Anche la formazione dev’essere maggiormente finanziata, in modo tale da consentire di attivare corsi di laurea universitari triennali e magistrali, in analogia a quelli di cui alla norma sulla LIS (Lingua dei Segni Italiana) recentemente approvata (Decreto 10 gennaio 2022, Disposizioni in materia di professioni di interprete in lingua dei segni italiana e lingua dei segni italiana tattile), e relativi albi professionali sanitari per gli analisti del comportamento e i loro assistenti. Occorre quindi fare riferimento alle due Mozioni recentemente approvate all’unanimità dalla Camera che seguono le indicazioni delle due Associazioni Scientifiche degli analisti del comportamento italiani: l’AIAMC (Associazione Italiana di Analisi e Modificazione del Comportamento e Terapia Comportamentale e Cognitiva), accreditata secondo la cosiddetta “Legge Gelli-Bianco” [Legge 24/17, N.d.R.], e l’AARBA (Association for the Advancement of Radical Behavior Analysis), unica Società Scientifica di Behavior Analysis (Analisi del comportamento) nella FISM (Federazione Italiana delle Società Medico-Scientifiche Italiane), e della loro Federazione, denominata IACABAI (Italy Associate Chapter of ABA International). Alla formazione iniziale, inoltre, occorre aggiungere quella permanente, per cui alla formazione si devono destinare maggiori finanziamenti.

IACABAI ha partecipato ai lavori della comunità scientifica internazionale ABAI che ha deliberato i criteri per la formazione di questa specifica figura professionale (l’analista del comportamento) per il mondo intero. Formazione che secondo la comunità scientifica internazionale di riferimento deve essere esclusivamente accademica universitaria e fondata su programmi scientifici identici nel mondo. Escludiamo che possa essere attuata l’ipotesi ventilata negli emendamenti in oggetto, di affidare a enti privati la formazione di personale sanitario di tale alta specializzazione e tanto meno di limitare la residuale formazione universitaria a personale già assunto e in ruolo.

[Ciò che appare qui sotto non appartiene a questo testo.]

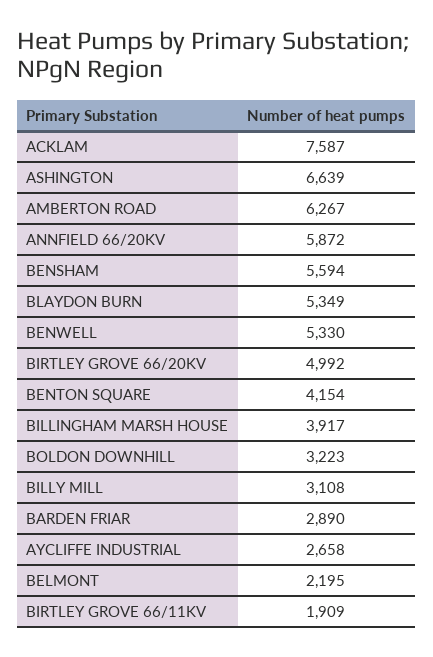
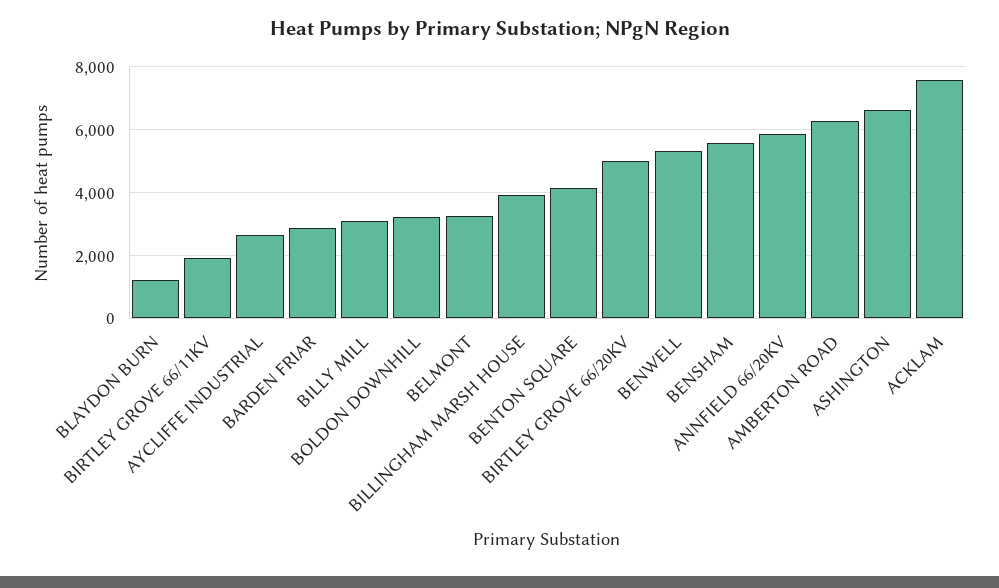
BLAYDON BURN: 5349 -> 1200
BELMONT: 2195 -> 3200

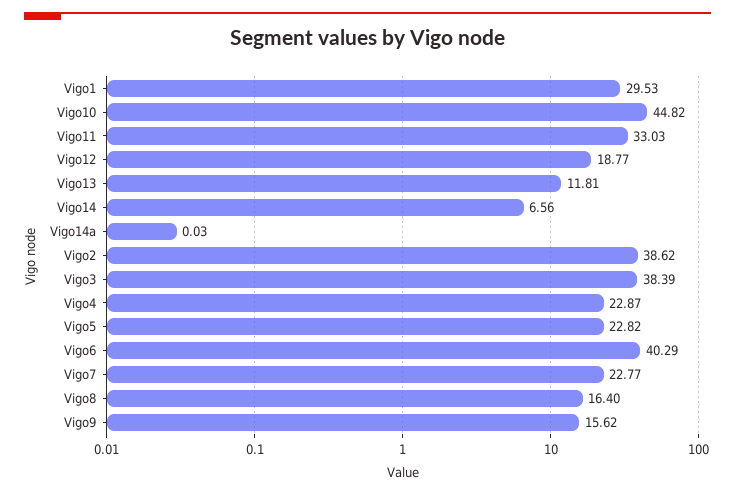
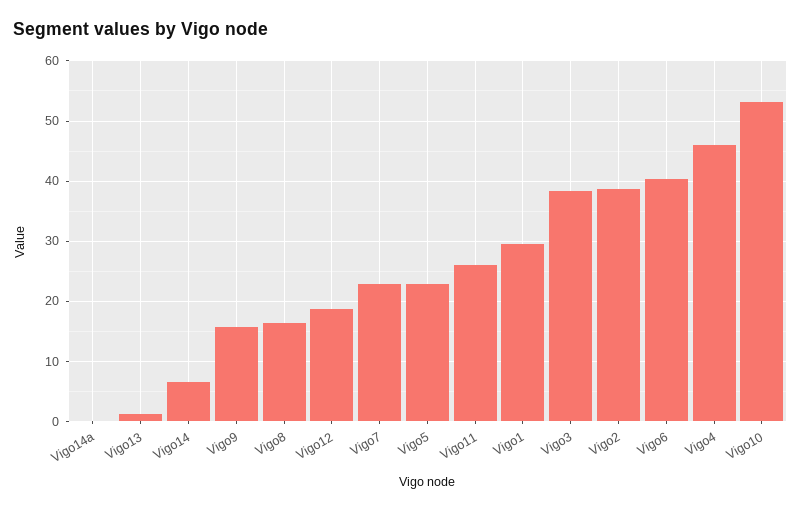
Vigo10: 44.82 -> 53
Vigo11: 33.03 -> 26
Vigo13: 11.81 -> 1
Vigo4: 22.87 -> 46

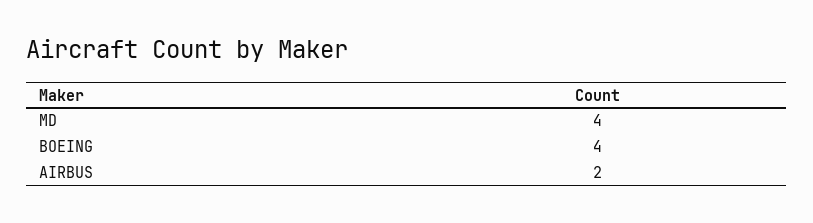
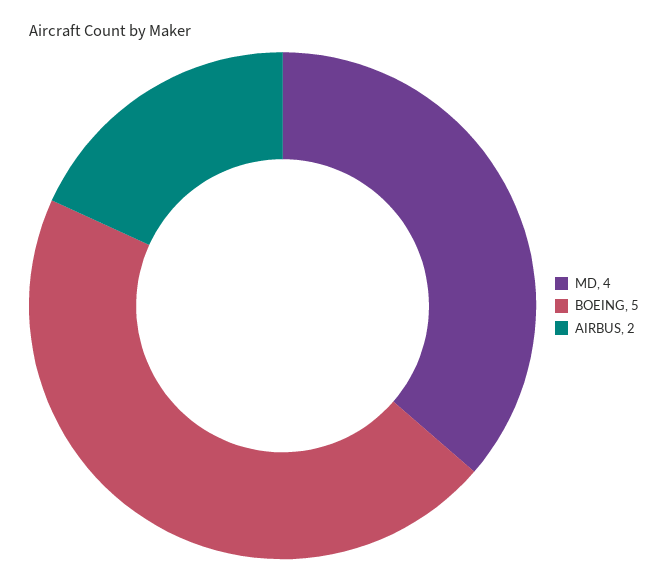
BOEING: 4 -> 5

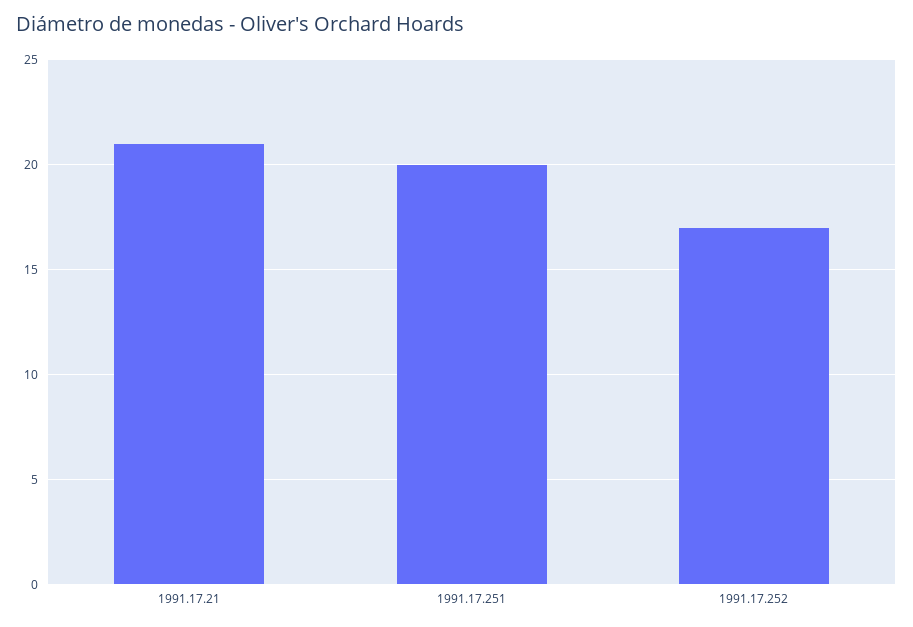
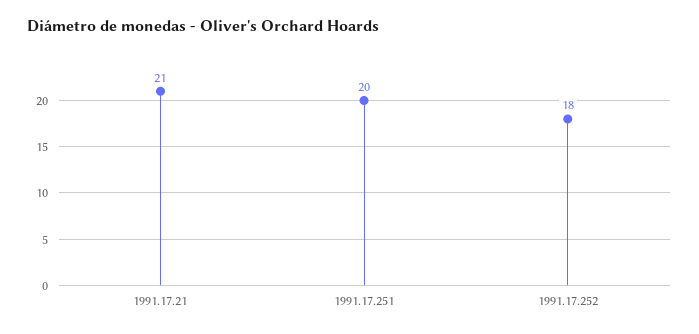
1991.17.252: 17 -> 18

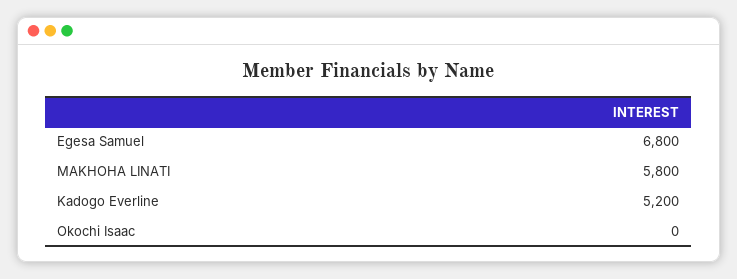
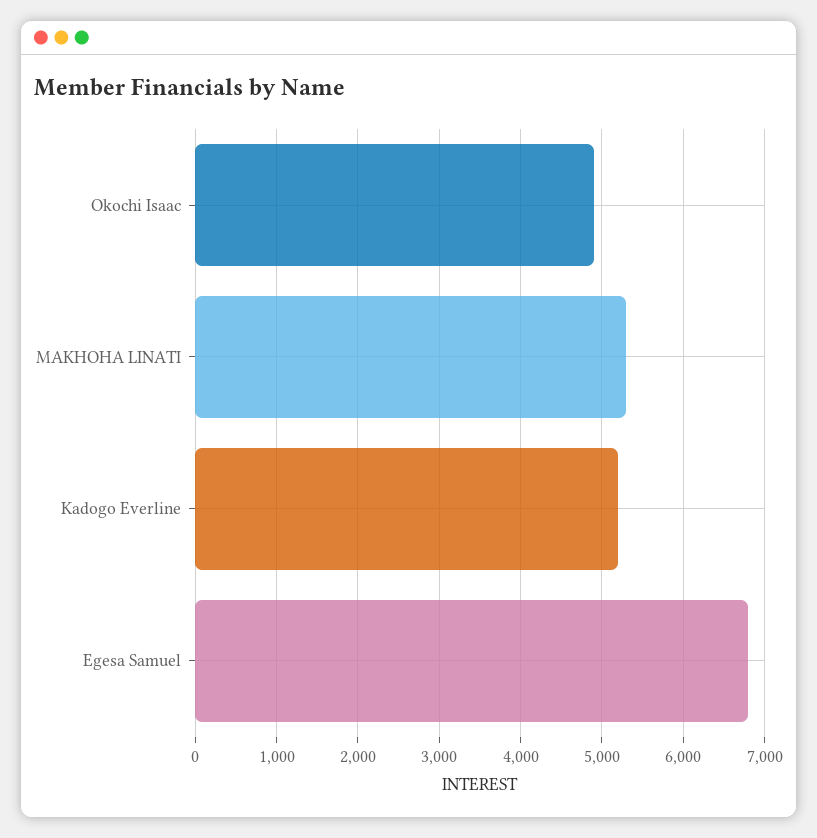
MAKHOHA LINATI: 5800 -> 5300
Okochi Isaac: 0 -> 4900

*Presidente dell’APRI (Associazione Cimadori per la ricerca italiana sulla sindrome di Down, l’autismo e il danno cerebrale), già docente di Programmazione e Organizzazione dei Servizi Sociali e Sanitari nelle Università di Modena e Reggio Emilia e di Bologna.

Le presenti riflessioni sono già apparse nel sito di Informare un’h-Centro Gabriele e Lorenzo Giuntinelli di Peccioli (Pisa) e vengono qui riprese – con alcune modifiche dovute al diverso contenitore – per gentile concessione.